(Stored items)
■ ■ ■

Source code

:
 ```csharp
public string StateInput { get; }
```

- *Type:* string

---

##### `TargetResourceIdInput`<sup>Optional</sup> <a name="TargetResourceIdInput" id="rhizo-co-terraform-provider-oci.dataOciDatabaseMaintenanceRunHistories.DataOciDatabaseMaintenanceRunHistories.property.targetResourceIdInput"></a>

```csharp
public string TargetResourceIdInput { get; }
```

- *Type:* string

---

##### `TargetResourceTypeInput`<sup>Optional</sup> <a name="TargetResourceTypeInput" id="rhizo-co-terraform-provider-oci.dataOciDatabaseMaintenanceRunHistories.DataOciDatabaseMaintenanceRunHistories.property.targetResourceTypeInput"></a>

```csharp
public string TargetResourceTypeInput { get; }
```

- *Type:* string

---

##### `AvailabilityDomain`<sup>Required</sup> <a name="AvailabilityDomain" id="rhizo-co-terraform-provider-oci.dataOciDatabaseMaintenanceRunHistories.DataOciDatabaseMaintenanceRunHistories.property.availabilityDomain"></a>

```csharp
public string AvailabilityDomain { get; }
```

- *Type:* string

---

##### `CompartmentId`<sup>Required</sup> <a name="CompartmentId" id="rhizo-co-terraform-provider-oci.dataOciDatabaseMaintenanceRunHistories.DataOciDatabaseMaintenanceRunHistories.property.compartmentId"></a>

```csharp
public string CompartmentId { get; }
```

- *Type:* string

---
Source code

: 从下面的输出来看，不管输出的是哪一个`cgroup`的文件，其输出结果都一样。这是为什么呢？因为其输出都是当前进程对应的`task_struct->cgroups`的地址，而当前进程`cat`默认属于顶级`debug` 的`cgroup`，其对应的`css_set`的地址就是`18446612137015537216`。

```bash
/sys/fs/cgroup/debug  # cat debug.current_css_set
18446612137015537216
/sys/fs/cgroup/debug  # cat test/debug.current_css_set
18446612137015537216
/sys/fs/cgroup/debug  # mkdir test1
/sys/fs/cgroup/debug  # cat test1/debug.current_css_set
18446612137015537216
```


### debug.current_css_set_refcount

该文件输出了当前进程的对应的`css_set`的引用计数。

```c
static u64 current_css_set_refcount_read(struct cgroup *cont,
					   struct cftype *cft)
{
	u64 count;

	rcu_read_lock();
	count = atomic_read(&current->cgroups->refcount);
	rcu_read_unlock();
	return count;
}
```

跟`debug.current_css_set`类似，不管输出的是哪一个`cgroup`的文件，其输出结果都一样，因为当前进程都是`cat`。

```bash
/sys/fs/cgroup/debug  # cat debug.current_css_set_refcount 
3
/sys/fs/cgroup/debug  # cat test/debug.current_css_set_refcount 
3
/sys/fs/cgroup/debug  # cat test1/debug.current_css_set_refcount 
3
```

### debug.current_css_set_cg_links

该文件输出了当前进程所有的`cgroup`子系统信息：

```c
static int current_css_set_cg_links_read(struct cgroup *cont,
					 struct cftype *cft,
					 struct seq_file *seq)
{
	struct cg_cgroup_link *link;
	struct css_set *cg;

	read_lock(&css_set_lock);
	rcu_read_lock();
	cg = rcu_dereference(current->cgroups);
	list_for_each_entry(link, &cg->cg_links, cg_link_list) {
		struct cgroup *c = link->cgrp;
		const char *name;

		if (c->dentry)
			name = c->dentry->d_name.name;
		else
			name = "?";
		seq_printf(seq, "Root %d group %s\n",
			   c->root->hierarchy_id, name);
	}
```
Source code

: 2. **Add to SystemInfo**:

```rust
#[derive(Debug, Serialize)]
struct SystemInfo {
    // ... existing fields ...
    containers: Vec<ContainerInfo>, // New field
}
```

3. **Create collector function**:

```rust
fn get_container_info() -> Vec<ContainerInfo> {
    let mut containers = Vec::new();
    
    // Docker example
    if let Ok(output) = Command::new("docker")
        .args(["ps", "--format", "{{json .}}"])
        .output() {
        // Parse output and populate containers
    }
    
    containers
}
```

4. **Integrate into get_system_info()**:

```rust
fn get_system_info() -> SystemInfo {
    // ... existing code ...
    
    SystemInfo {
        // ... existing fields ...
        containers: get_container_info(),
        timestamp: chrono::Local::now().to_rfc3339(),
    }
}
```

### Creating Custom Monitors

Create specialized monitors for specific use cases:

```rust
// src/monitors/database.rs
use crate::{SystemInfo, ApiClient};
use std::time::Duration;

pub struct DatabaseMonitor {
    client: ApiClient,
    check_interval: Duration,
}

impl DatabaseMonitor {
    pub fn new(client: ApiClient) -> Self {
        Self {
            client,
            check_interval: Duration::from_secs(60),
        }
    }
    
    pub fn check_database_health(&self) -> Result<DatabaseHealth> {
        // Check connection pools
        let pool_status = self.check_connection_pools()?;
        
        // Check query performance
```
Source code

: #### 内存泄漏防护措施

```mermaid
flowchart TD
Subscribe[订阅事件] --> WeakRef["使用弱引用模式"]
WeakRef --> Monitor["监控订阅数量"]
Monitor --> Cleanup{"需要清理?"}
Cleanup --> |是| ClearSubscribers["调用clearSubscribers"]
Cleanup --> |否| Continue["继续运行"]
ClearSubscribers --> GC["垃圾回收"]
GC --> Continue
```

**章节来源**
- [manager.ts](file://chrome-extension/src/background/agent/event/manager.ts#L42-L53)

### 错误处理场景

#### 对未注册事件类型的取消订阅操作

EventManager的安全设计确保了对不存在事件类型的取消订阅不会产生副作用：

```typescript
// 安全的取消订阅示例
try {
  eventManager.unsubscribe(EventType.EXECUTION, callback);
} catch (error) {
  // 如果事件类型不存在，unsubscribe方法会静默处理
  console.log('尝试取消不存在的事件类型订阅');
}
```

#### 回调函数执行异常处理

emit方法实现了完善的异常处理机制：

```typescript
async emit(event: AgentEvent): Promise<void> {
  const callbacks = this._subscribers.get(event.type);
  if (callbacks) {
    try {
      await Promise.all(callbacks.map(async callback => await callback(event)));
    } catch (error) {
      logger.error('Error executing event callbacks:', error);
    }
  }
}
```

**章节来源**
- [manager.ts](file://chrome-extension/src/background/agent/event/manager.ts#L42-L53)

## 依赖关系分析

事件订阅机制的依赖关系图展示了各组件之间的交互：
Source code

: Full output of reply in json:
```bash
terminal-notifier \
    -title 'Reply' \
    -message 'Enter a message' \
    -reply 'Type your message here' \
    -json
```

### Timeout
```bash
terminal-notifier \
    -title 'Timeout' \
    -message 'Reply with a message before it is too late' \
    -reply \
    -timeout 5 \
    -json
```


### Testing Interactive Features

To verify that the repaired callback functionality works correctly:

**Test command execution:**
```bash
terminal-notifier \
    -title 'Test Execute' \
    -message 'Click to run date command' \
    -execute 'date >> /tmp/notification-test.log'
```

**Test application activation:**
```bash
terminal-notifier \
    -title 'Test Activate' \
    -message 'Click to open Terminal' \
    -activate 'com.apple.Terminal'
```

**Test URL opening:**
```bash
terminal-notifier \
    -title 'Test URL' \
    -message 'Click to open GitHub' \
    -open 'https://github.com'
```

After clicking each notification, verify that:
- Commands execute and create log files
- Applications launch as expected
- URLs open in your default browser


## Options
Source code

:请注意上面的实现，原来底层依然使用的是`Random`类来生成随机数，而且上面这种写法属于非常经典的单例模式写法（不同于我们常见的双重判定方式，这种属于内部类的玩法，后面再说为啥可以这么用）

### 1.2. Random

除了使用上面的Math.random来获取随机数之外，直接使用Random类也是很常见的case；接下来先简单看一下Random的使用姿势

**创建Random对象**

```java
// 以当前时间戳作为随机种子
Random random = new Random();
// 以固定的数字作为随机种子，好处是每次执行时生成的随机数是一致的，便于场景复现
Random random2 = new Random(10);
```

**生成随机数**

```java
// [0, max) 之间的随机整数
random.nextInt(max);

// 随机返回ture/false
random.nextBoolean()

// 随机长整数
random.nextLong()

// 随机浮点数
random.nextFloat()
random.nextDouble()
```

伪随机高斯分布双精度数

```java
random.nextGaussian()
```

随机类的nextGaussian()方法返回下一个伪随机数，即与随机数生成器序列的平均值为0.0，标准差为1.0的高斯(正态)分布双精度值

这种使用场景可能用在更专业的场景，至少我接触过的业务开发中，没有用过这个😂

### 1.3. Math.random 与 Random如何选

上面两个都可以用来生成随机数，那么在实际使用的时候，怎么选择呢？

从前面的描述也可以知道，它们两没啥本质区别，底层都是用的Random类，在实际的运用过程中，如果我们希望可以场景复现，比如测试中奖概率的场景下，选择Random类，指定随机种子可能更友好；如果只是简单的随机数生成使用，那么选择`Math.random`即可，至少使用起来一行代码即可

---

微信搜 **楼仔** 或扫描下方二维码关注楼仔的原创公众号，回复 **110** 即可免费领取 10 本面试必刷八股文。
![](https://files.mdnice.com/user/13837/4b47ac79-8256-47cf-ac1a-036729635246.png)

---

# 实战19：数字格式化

■ ■ ■

== PROMPT ==
Go through the entries and return each line where the word "that" occurs.

== EXERCISE OUTPUT ==
To verify that the repaired callback functionality works correctly:
After clicking each notification, verify that:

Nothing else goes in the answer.